Upon meeting convicted murderer Michael James Perry on Death Row eight days before the twenty-eight-year-old was going to be executed by the state of Texas, master filmmaker Werner Herzog tells him, “I have the feeling that destiny, in a way, has dealt you a very bad deck of cards. It does not exonerate you, and when I talk to you, it doesn’t necessarily mean that I have to like you, but I respect you, and you are a human being, and I think human beings should not be executed.” After explaining his personal view on capital punishment, Herzog then lets the rest of the compelling documentary Into the Abyss: A Tale of Death, a Tale of Life play out like a police procedural as he investigates how and why two teenage boys murdered three people in October 2001. Herzog opens the film by speaking with Death House chaplain Rev.

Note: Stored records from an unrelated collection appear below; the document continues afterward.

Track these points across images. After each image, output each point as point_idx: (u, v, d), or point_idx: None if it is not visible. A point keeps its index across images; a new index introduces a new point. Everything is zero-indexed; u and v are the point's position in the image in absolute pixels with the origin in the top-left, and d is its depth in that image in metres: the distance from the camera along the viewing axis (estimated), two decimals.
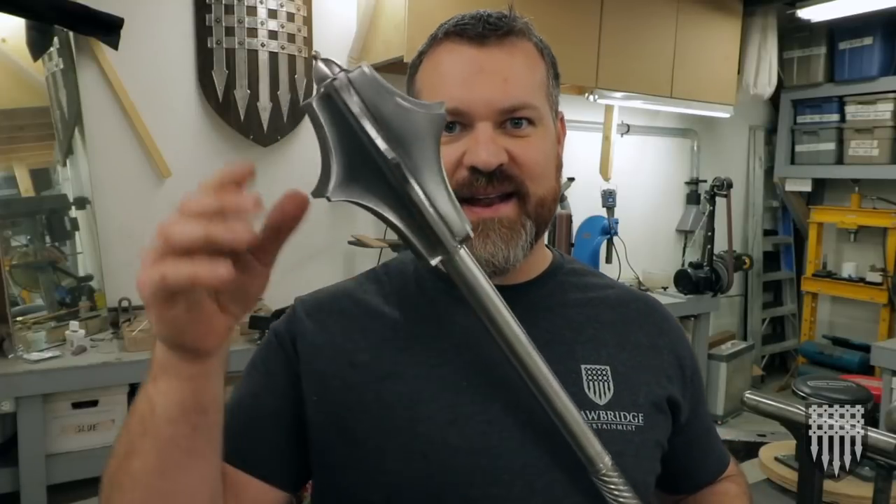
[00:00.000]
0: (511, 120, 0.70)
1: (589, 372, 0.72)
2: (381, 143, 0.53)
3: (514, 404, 0.67)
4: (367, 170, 0.54)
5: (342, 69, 0.55)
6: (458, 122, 0.69)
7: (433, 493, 0.65)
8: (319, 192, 0.54)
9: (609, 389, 0.72)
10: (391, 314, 0.74)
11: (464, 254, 0.57)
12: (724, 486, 0.89)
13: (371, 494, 0.67)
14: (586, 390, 0.71)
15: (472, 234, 0.57)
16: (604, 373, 0.72)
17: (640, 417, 0.72)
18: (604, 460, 0.62)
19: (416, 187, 0.54)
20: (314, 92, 0.55)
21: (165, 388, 0.51)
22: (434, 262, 0.56)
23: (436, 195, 0.55)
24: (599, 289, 0.82)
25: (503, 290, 0.62)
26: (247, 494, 0.67)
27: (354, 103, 0.53)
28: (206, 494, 0.57)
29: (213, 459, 0.57)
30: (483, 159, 0.67)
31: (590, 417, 0.69)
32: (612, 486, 0.62)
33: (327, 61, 0.55)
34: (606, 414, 0.71)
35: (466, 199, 0.69)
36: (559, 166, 0.76)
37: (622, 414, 0.71)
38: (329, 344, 0.72)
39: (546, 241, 0.82)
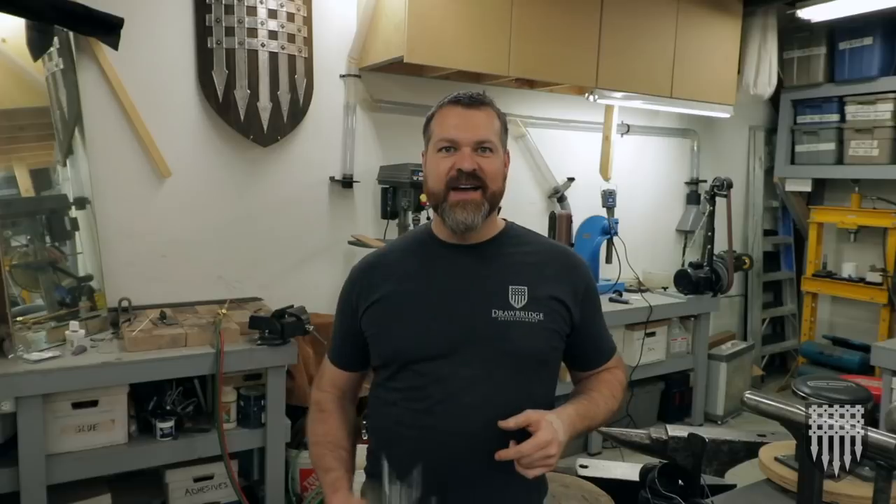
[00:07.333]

Richard Lopez in a potter’s field graveyard, then follows that with four sections that detail the crime, the community in which it occurred, and the family members on both sides of the law affected by the grisly, senseless murders. Herzog divides the film into four primary chapters — “The Crime,” “The Dark Side of Conroe,” “Time and Emptiness,” and “A Glimmer of Hope” — as he talks with the often smiling Perry and his cohort, Jason Aaron Burkett; Lt. Damon Hall, who shares the specific aspects of the murders of Sandra Stotler, her seventeen-year-old son, Adam, and Adam’s friend Jeremy Richardson, supplemented by original crime-scene video; Charles Richardson, Jeremy’s older brother; Lisa Stotler-Balloun, Adam’s sister, who has seen more than her fair share of loss; Melyssa Thompson-Burkett, who fell in love with Burkett after he was incarcerated; Delbert Burkett, Jason’s stepfather, who is also behind bars; and Captain Fred Allen, who oversaw executions in the Huntsville prison. Herzog asks penetrating but not leading questions that get the subjects to talk openly and honestly about the crime and its aftermath and their lives in general, many of which seem trapped in a vicious cycle of violence, jail, poor education, and other endless hardships. Into the Abyss is a powerful film that, because of Herzog’s extremely sensitive handling of an extremely controversial topic, is not nearly as polemical or political as it could have been. Into the Abyss, which was the opening-night gala selection of the recent “Doc NYC” festival, opens November 11 at the IFC Center and Lincoln Plaza.